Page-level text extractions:
════

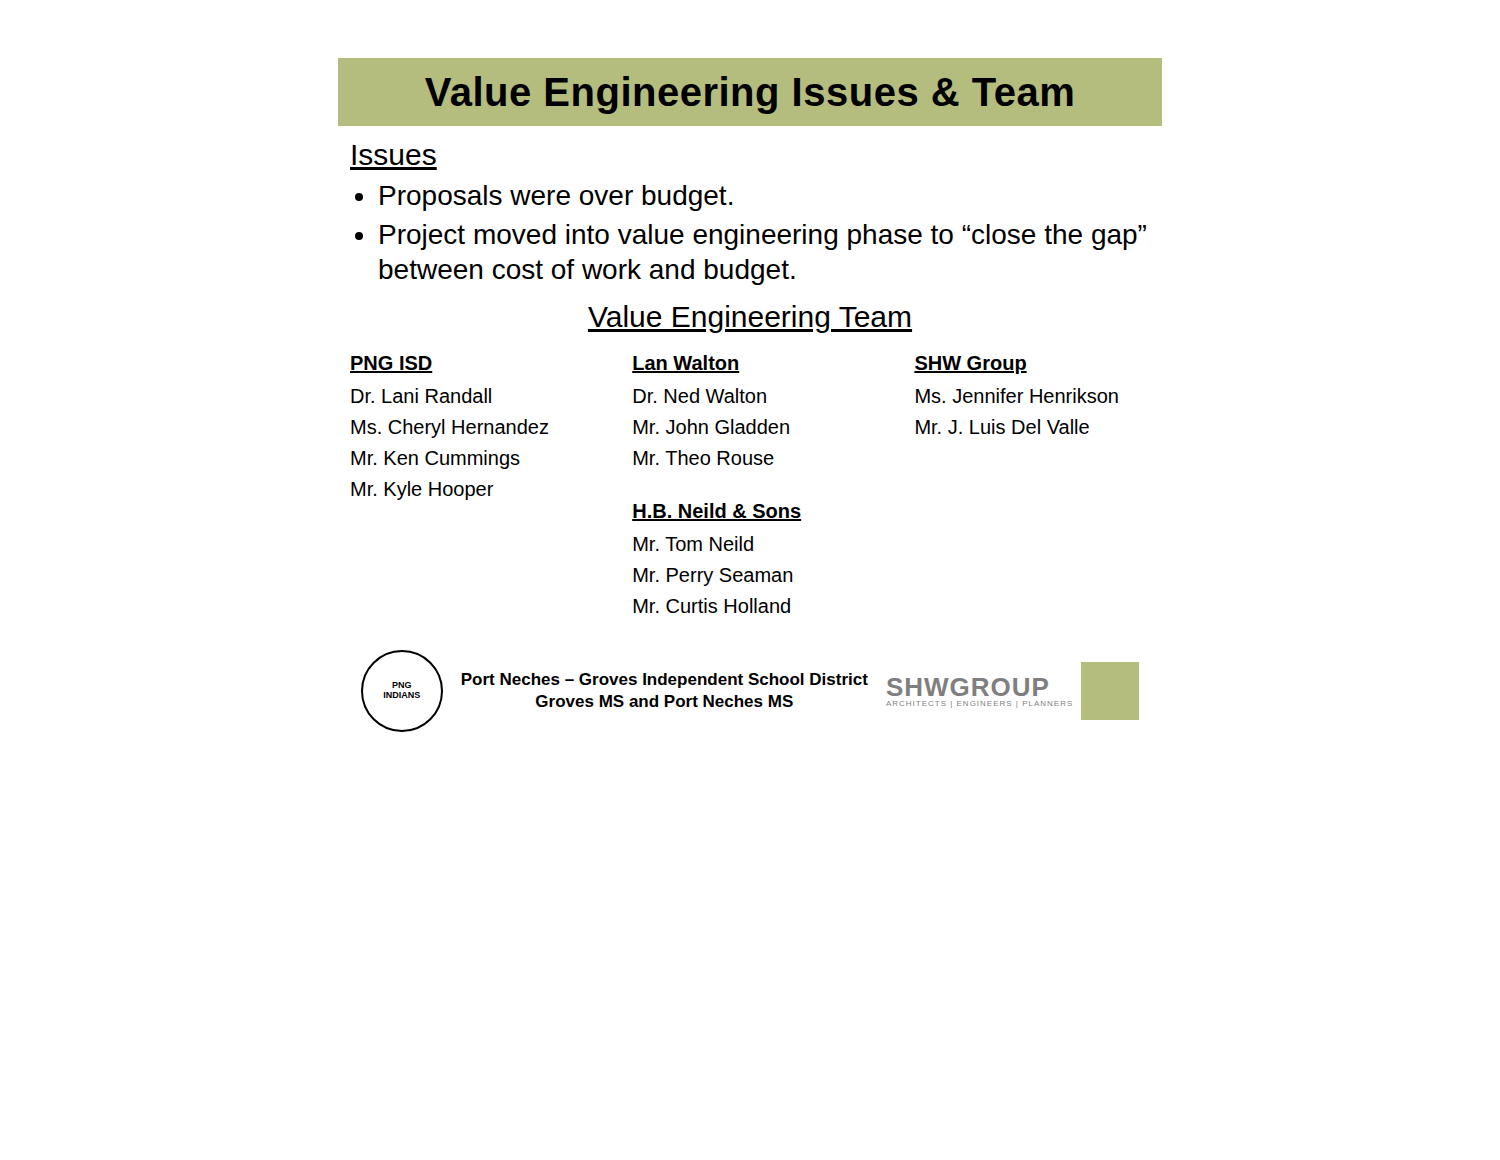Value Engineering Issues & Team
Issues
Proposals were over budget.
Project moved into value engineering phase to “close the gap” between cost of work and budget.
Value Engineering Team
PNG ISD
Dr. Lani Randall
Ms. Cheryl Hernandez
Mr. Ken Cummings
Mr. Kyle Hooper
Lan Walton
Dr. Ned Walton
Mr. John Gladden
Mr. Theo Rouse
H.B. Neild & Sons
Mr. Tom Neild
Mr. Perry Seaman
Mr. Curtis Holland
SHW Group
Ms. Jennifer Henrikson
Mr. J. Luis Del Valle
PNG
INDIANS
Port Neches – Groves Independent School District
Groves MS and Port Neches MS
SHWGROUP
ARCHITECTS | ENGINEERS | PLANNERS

════

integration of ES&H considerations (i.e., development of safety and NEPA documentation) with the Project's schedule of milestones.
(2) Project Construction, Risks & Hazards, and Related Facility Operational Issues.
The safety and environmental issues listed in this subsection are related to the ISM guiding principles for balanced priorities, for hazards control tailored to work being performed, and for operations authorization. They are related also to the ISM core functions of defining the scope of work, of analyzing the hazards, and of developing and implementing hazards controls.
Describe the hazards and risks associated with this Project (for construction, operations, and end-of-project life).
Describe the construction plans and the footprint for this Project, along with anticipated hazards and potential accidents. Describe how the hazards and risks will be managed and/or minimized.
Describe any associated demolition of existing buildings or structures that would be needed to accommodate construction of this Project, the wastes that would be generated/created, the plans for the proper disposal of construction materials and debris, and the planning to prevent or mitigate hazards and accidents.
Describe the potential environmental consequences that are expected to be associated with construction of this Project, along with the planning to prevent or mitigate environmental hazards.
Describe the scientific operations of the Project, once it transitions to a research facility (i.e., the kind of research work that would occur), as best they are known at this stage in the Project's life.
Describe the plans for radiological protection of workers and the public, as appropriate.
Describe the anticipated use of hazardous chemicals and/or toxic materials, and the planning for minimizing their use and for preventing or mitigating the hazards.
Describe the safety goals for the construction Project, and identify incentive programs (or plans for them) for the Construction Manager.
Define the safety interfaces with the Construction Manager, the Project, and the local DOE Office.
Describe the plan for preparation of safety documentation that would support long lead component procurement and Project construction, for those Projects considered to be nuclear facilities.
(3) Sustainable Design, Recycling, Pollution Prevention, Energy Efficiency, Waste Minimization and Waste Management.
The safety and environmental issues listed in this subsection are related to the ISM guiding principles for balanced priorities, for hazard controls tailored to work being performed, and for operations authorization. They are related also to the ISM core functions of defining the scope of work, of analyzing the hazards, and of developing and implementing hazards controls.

════

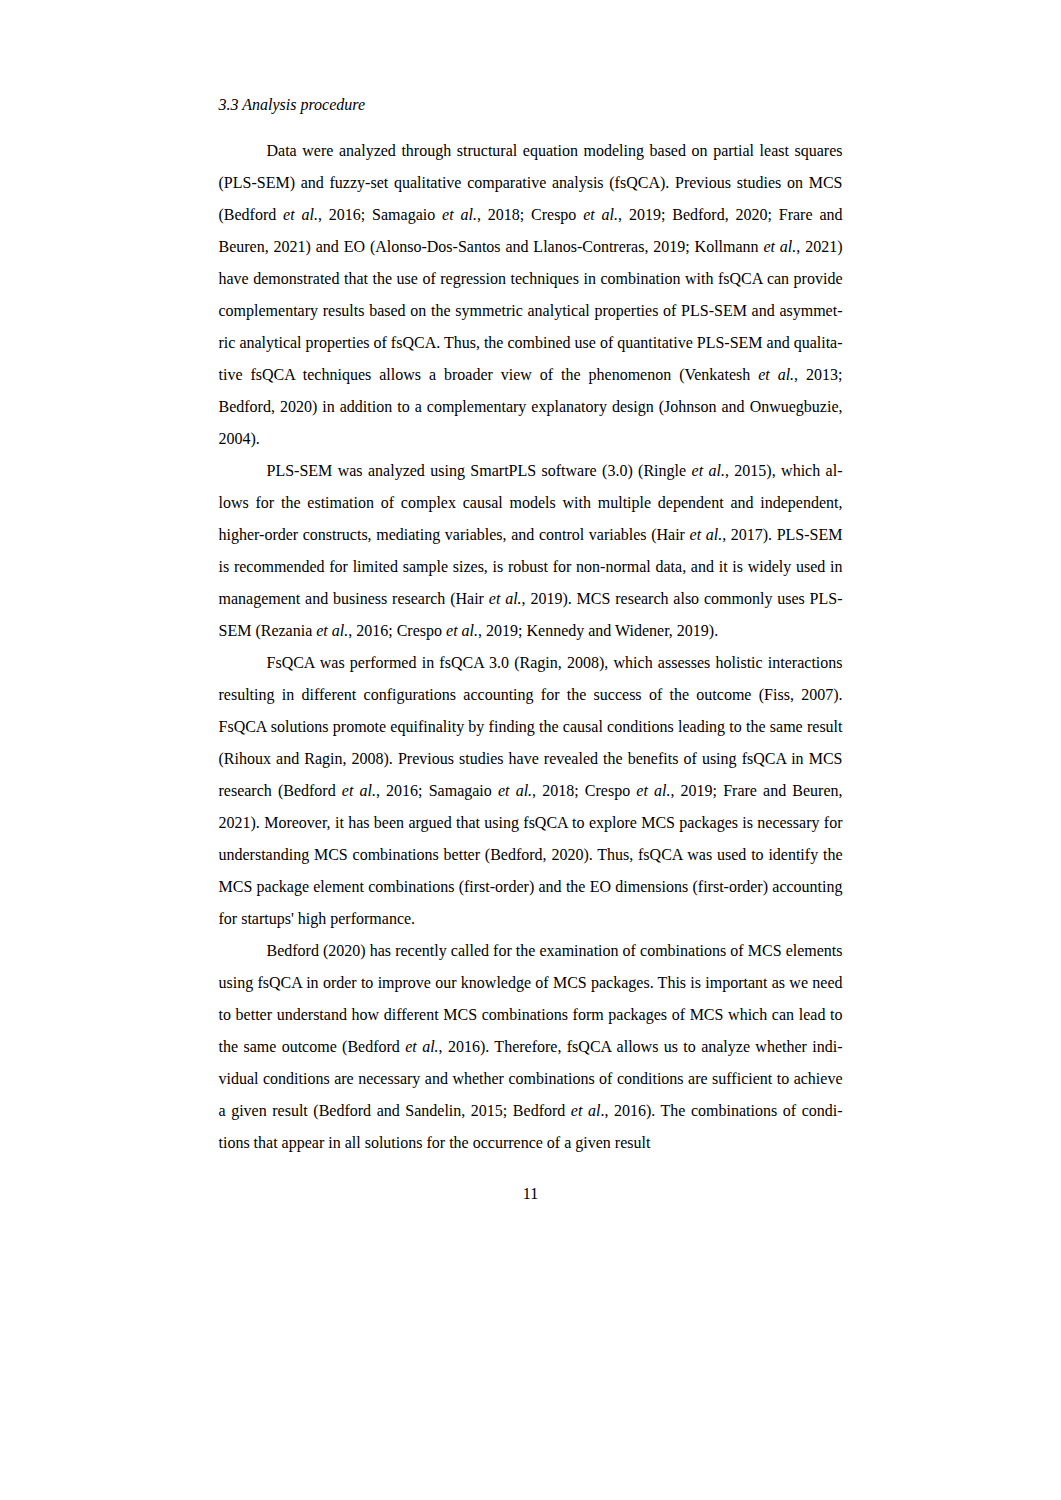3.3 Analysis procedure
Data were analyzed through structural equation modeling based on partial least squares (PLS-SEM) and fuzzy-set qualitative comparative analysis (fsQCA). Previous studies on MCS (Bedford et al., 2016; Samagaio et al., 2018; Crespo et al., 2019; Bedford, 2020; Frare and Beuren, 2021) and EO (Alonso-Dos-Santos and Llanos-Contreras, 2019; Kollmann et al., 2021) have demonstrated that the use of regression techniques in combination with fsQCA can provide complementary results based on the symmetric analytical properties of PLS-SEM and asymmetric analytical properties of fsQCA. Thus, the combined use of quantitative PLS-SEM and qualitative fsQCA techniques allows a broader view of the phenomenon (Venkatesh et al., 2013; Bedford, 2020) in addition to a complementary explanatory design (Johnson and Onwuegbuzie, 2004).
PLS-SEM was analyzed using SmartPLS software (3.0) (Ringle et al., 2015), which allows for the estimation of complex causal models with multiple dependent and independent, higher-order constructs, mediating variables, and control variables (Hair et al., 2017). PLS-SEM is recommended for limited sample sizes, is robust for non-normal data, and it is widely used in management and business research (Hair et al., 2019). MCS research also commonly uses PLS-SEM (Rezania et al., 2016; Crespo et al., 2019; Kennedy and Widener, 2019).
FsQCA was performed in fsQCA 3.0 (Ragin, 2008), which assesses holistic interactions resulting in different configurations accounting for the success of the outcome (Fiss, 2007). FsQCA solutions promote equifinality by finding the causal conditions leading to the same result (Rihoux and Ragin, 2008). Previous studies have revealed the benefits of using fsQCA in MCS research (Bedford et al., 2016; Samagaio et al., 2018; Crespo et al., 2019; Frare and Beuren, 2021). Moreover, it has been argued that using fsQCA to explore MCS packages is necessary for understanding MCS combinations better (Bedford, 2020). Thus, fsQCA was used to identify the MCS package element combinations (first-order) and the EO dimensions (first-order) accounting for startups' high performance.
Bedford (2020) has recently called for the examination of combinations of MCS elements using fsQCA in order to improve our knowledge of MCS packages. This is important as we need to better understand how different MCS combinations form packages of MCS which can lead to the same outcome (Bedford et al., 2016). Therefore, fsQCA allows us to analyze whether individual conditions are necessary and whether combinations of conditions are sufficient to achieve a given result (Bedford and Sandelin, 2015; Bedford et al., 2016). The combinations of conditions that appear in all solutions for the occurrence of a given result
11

════

Aim of the exercise:
Give back precisely the lines above that start at the line containing "Describe the scientific" and end at the line containing "Describe the plans", inclusive. No other lines belong in the output.

Result below:
Describe the scientific operations of the Project, once it transitions to a research facility (i.e., the kind of research work that would occur), as best they are known at this stage in the Project's life.
Describe the plans for radiological protection of workers and the public, as appropriate.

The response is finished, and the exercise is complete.